Gubanov was head of the secretive Aerodynamics of Aircraft and Rocket Department at the Central Aerohydrodynamic Institute (TsAGI) in Zhukovsky, Moscow Oblast.
The father-of-five had been given permission three times to share details of Russian research with a project coordinated by the European Space Agency.
Specialists from Britain, France, Germany, the Netherlands, Belgium, Italy and Australia also worked on the venture, called Hexafly-INT: High-Speed Experimental Fly Vehicles International.
Fellow hypersonic scientist Valery Golubkin, 71, was also jailed for ‘high treason’ in June this year for allegedly leaking ‘secrets’ to a NATO country.
Similarly, the well-respected professor was sent to a strict regime penal colony after being accused of handing state secrets involving aerodynamics to scientists from the Netherlands.
Golubkin insisted at the time that no secrets were involved and he only shared information cleared by the Russian authorities.
Multiple top scientists have been held on national security accusations by Putin’s regime in the past two years with the FSB accused of purging some of Russia’s top academics.
Three hypersonic missile scientists based at an institute in Siberia are also currently on trial facing treason charges.

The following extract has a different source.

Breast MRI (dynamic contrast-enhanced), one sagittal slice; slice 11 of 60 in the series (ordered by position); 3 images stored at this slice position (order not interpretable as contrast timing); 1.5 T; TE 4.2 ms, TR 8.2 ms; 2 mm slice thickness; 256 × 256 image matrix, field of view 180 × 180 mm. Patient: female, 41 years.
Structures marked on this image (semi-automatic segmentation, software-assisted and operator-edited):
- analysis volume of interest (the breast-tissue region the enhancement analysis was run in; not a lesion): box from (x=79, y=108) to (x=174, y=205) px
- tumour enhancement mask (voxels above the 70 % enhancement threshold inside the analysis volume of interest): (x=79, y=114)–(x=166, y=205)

The Perviy Otdel human rights project said that the material involving high speed passenger aircraft running on hydrogen fuel had been shared with Western scientists only after it was cleared by three specialised Russian commissions prior to submission.
None of these commissions – overseen by the FSB – found state secrets in the reports.
The case is seen as evidence of the Putin regime increasing paranoia toward scientific cooperation with foreign countries.
Senior scientists have warned that treason cases against scientists will have a chilling effect on young researchers.
Gubanov is known as an expert on supersonic solid rocket engines and is from a dynasty of scientists which included his father-in-law professor Leonid Shkadov, a leading Soviet aviation designer.
Two of his daughters and one son – all physicists – also work at TsAGI.
Interfax says the professor is suspected of passing ‘information consisting of state secrets abroad’ or committing ‘other acts aimed against the security of Russia in the interests of a foreign state, organisation or representatives’.
When he was held, colleagues told Interfax they were ‘surprised’ by the arrest of a man ‘respected by his students’.
Three hypersonic scientists – Anatoly Maslov, Alexander Shiplyuk and Valery Zvegintsev – were arrested on suspicion of high treason in May this year after Russia’s Kinzhal missiles were ‘shot down’ by Ukraine.
Ilya Sachkov, 37, founder of pioneering Group-IB, once awarded by Putin, was jailed for 14 years for ‘passing secrets to foreign spies’.
Acclaimed laser scientist Dr Dmitry Kolker, 54, died last year two days after he was seized from his cancer hospital bed and shut away in one of Russia’s most notorious jails as a ‘spy’.
In August, writer Dmitry Glukhovsky was sentenced to eight years in jail for his opposition to the Ukraine war.
Last month, one of Russia’s top space scientists died after he was allegedly poisoned with mushrooms.